Между тем привычная нацеленность читающей и критикующей массы на традиционное, «геройное» восприятие литературы не соответствовала новым, действительно эпохальным явлениям в художественном сознании. В XIX веке «центральным «персонажем» литературного процесса» стал создатель произведения, «центральной категорией поэтики – не стиль или жанр, а автор». [365] В русском классическом романе была выработана, а затем в иных жанрах Чеховым усовершенствована новая система воплощения смысла произведения, при которой непосредственная связь этого смысла с действующими лицами сменилась сложно опосредованной связью, «бесконечным лабиринтом сцеплений», говоря словами Толстого, когда главным героем произведения, по его же определению, становилась «правда», сообщаемая автором собеседнику-читателю. К концу столетия Толстой формулировал суть этого соотношения: «Что бы ни изображал художник: святых, разбойников, царей, лакеев, – мы ищем и видим только душу самого художника» (62, 269).
364
Короленко В. Г. Из дневников // В. Г. Короленко о литературе. М., 1957. С. 415.
365
Аверинцев С. С, Андреев М. Л., Гаспаров М. Л., Гринцер П. А., Михайлов А. В. Категории поэтики в смене литературных эпох // Историческая поэтика: Литературные эпохи и типы художественного сознания. М., 1994. С. 33.

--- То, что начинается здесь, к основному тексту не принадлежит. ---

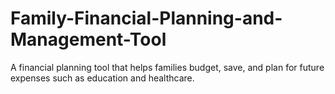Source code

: # Family-Financial-Planning-and-Management-Tool
A financial planning tool that helps families budget, save, and plan for future expenses such as education and healthcare.
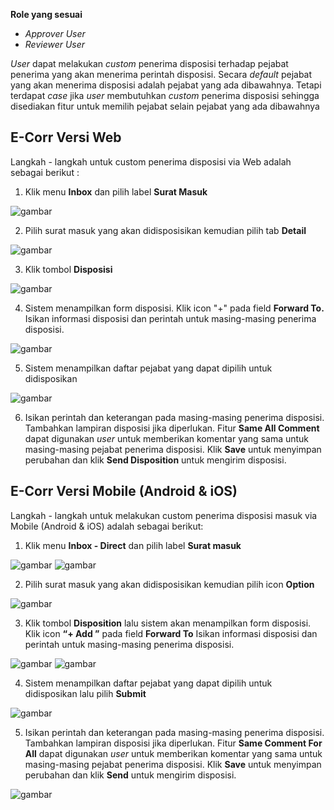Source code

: **Role yang sesuai**

- *Approver User*
- *Reviewer User*

 _User_ dapat melakukan _custom_ penerima disposisi terhadap pejabat penerima yang akan menerima perintah disposisi. Secara _default_ pejabat yang akan menerima disposisi adalah pejabat yang ada dibawahnya. Tetapi terdapat _case_ jika _user_ membutuhkan _custom_ penerima disposisi sehingga disediakan fitur untuk memilih pejabat selain pejabat yang ada dibawahnya

## **E-Corr Versi Web**

Langkah - langkah untuk custom penerima disposisi via Web adalah sebagai berikut :

1. Klik menu **Inbox** dan pilih label **Surat Masuk**

![gambar](SuratMasuk/SM_Web/02SM30.png)

2. Pilih surat masuk yang akan didisposisikan kemudian pilih tab **Detail**

![gambar](SuratMasuk/SM_Web/02SM31.png)

3. Klik tombol **Disposisi**

![gambar](SuratMasuk/SM_Web/02SM32.png)

4. Sistem menampilkan form disposisi. Klik icon "+" pada field **Forward To.** Isikan informasi disposisi dan perintah untuk masing-masing penerima disposisi.

![gambar](SuratMasuk/SM_Web/02SM33.png)

5. Sistem menampilkan daftar pejabat yang dapat dipilih untuk didisposikan

![gambar](SuratMasuk/SM_Web/02SM34.png)

6. Isikan perintah dan keterangan pada masing-masing penerima disposisi. Tambahkan lampiran disposisi jika diperlukan. Fitur **Same All Comment** dapat digunakan _user_ untuk memberikan komentar yang sama untuk masing-masing pejabat penerima disposisi. Klik **Save** untuk menyimpan perubahan dan klik **Send Disposition** untuk mengirim disposisi.



## **E-Corr Versi Mobile (Android & iOS)**

Langkah - langkah untuk melakukan custom penerima disposisi masuk via Mobile (Android & iOS) adalah sebagai berikut:

1. Klik menu **Inbox - Direct** dan pilih label **Surat masuk**

![gambar](SuratMasuk/SM_Android/Customdisposisi/02A01.png) ![gambar](SuratMasuk/SM_Android/Customdisposisi/02A02.png) 

2. Pilih surat masuk yang akan didisposisikan kemudian pilih icon **Option**

![gambar](SuratMasuk/SM_Android/Customdisposisi/02A03.png)

3. Klik tombol **Disposition** lalu sistem akan menampilkan form disposisi. Klik icon **“+ Add ”** pada field **Forward To** Isikan informasi disposisi dan perintah untuk masing-masing penerima disposisi.
   
![gambar](SuratMasuk/SM_Android/Customdisposisi/02A04.png) ![gambar](SuratMasuk/SM_Android/Customdisposisi/02A05.png)

4. Sistem menampilkan daftar pejabat yang dapat dipilih untuk didisposikan lalu pilih **Submit**
   
![gambar](SuratMasuk/SM_Android/Customdisposisi/02A06.png)

5. Isikan perintah dan keterangan pada masing-masing penerima disposisi. Tambahkan lampiran disposisi jika diperlukan. Fitur **Same Comment For All** dapat digunakan _user_ untuk memberikan komentar yang sama untuk masing-masing pejabat penerima disposisi. Klik **Save** untuk menyimpan perubahan dan klik **Send** untuk mengirim disposisi.
   
![gambar](SuratMasuk/SM_Android/Customdisposisi/02A07.png)

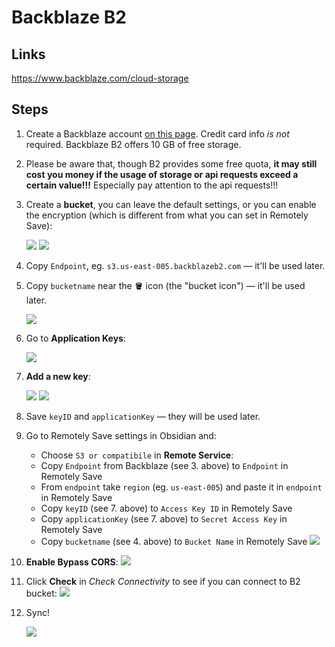 # Backblaze B2

## Links

https://www.backblaze.com/cloud-storage

## Steps

1. Create a Backblaze account [on this page](https://www.backblaze.com/cloud-storage). Credit card info _is not_ required. Backblaze B2 offers 10 GB of free storage.

2. Please be aware that, though B2 provides some free quota, **it may still cost you money if the usage of storage or api requests exceed a certain value!!!** Especially pay attention to the api requests!!!

3. Create a **bucket**, you can leave the default settings, or you can enable the encryption (which is different from what you can set in Remotely Save):

   ![](./s3_backblaze_b2-1-bucket.png)
   ![](./s3_backblaze_b2-2-create_bucket.png)

4. Copy `Endpoint`, eg. `s3.us-east-005.backblazeb2.com` — it'll be used later.

5. Copy `bucketname` near the 🪣 icon (the "bucket icon") — it'll be used later.

   ![](./s3_backblaze_b2-3-copy.png)

6. Go to **Application Keys**:

   ![](./s3_backblaze_b2-4-app_keys.png)

7. **Add a new key**:

   ![](./s3_backblaze_b2-5-add_new_app_keys.png)
   ![](./s3_backblaze_b2-6-app_keys_copy.png)

8. Save `keyID` and `applicationKey` — they will be used later.

9. Go to Remotely Save settings in Obsidian and:

   - Choose `S3 or compatibile` in **Remote Service**:
   - Copy `Endpoint` from Backblaze (see 3. above) to `Endpoint` in Remotely Save
   - From `endpoint` take `region` (eg. `us-east-005`) and paste it in `endpoint` in Remotely Save
   - Copy `keyID` (see 7. above) to `Access Key ID` in Remotely Save
   - Copy `applicationKey` (see 7. above) to `Secret Access Key` in Remotely Save
   - Copy `bucketname` (see 4. above) to `Bucket Name` in Remotely Save
     ![](./s3_backblaze_b2-7-copy_paste.png)

10. **Enable Bypass CORS**:
    ![](./s3_backblaze_b2-8-cors.png)

11. Click **Check** in _Check Connectivity_ to see if you can connect to B2 bucket:
    ![](./s3_backblaze_b2-9-check_connectionpng.png)

12. Sync!

    ![](./s3_backblaze_b2-10-sync.png)
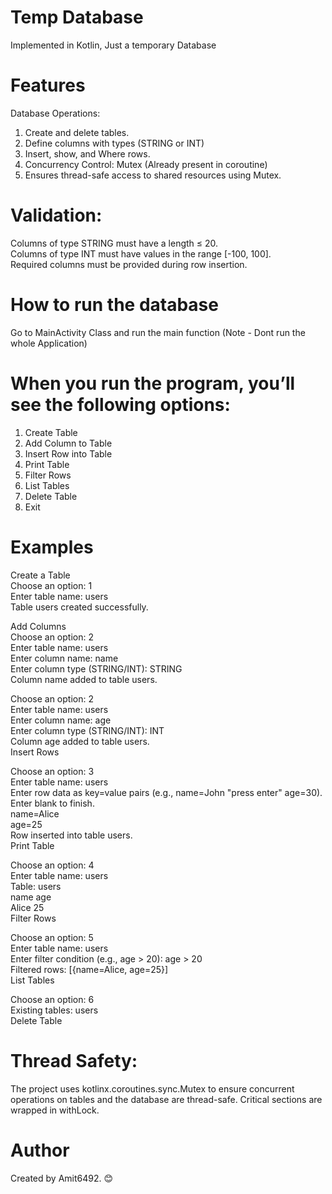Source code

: # Temp Database  
Implemented in Kotlin, Just a temporary Database  

# Features  
Database Operations:  

1. Create and delete tables.
2. Define columns with types (STRING or INT)
3. Insert, show, and Where rows.
4. Concurrency Control: Mutex (Already present in coroutine)
5. Ensures thread-safe access to shared resources using Mutex.


# Validation:    
Columns of type STRING must have a length ≤ 20.  
Columns of type INT must have values in the range [-100, 100].  
Required columns must be provided during row insertion.  

# How to run the database   
Go to MainActivity Class and run the main function (Note - Dont run the whole Application)

# When you run the program, you’ll see the following options:  
1. Create Table  
2. Add Column to Table  
3. Insert Row into Table  
4. Print Table  
5. Filter Rows  
6. List Tables  
7. Delete Table  
8. Exit  


# Examples  
Create a Table  
Choose an option: 1  
Enter table name: users  
Table users created successfully. 

Add Columns  
Choose an option: 2  
Enter table name: users  
Enter column name: name  
Enter column type (STRING/INT): STRING   
Column name added to table users.  

Choose an option: 2  
Enter table name: users  
Enter column name: age  
Enter column type (STRING/INT): INT  
Column age added to table users.  
Insert Rows    

Choose an option: 3  
Enter table name: users  
Enter row data as key=value pairs (e.g., name=John "press enter" age=30). Enter blank to finish.  
name=Alice  
age=25  
Row inserted into table users.  
Print Table  

Choose an option: 4  
Enter table name: users  
Table: users  
name    age  
Alice   25  
Filter Rows  

Choose an option: 5  
Enter table name: users  
Enter filter condition (e.g., age > 20): age > 20  
Filtered rows: [{name=Alice, age=25}]  
List Tables    

Choose an option: 6  
Existing tables: users  
Delete Table  


# Thread Safety:  
The project uses kotlinx.coroutines.sync.Mutex to ensure concurrent operations on tables and the database are thread-safe.
Critical sections are wrapped in withLock.

# Author
Created by Amit6492. 😊
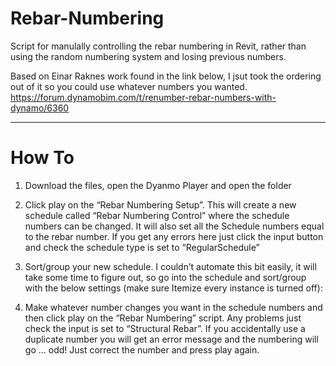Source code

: # Rebar-Numbering
Script for manulally controlling the rebar numbering in Revit, rather than using the random numbering system and losing previous numbers.

Based on Einar Raknes work found in the link below, I jsut took the ordering out of it so you could use whatever numbers you wanted.
https://forum.dynamobim.com/t/renumber-rebar-numbers-with-dynamo/6360

---

# How To

1)	Download the files, open the Dyanmo Player and open the folder
2)	Click play on the “Rebar Numbering Setup”. This will create a new schedule called “Rebar Numbering Control” where the schedule numbers can be changed. It will also set all the Schedule numbers equal to the rebar number. If you get any errors here just click the input button and check the schedule type is set to “RegularSchedule”
3)	Sort/group your new schedule. I couldn’t automate this bit easily, it will take some time to figure out, so go into the schedule and sort/group with the below settings (make sure Itemize every instance is turned off):



4)	Make whatever number changes you want in the schedule numbers and then click play on the “Rebar Numbering” script. Any problems just check the input is set to “Structural Rebar”. If you accidentally use a duplicate number you will get an error message and the numbering will go … odd! Just correct the number and press play again.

Там, где писатель-натуралист ограничивается конструированием персонажа, наделенного актуальными признаками «героя времени», у писателя-реалиста герой – лишь одна из проекций авторского видения мира. Созданная им художественная модель человека – отправная точка разговора с читателем-собеседником; она включается в широкую систему способов выражения авторского познания, отношения, оценки, творческой смелости.
Сам Толстой бесконечно экспериментировал с разнообразными формами выражения «правды» и «души художника». «Героецентричные» модели при этом были частным случаем (как в «Отце Сергии», «Алеше Горшке» и «Хаджи-Мурате»). В других произведениях это были варианты либо с двумя равнозначными героями (как в «Воскресении», а еще раньше в «Анне Карениной»), либо со сменой функций и места героев по ходу произведения (как в «Хозяине и работнике»), либо вообще без центрального героя, с множеством сменяющих один другого персонажей (как в «Фальшивом купоне»). Писатели же натуралисты, используя выработанную до них модель, строили свои произведения, как правило, по единому шаблону: с противопоставлением центрального персонажа, наделенного признаками «героя времени», выразителя злобы дня, остальным действующим лицам.
Основная разграничительная линия между старым и новым, значительным и преходящим в эту литературную эпоху, видимо, и пролегала здесь. Толстой и Чехов, раздвигая границы реализма, исследовали новые пути и модели выражения художественного смысла. Писатели-натуралисты абсолютизировали лишь один из возможных, «геройный» компонент в построении литературного произведения, сосредоточивались в первую очередь на миметической стороне своих творений. Ни по-настоящему новых героев, ни обновления художественного языка при столь шаблонном использовании традиции не было найдено.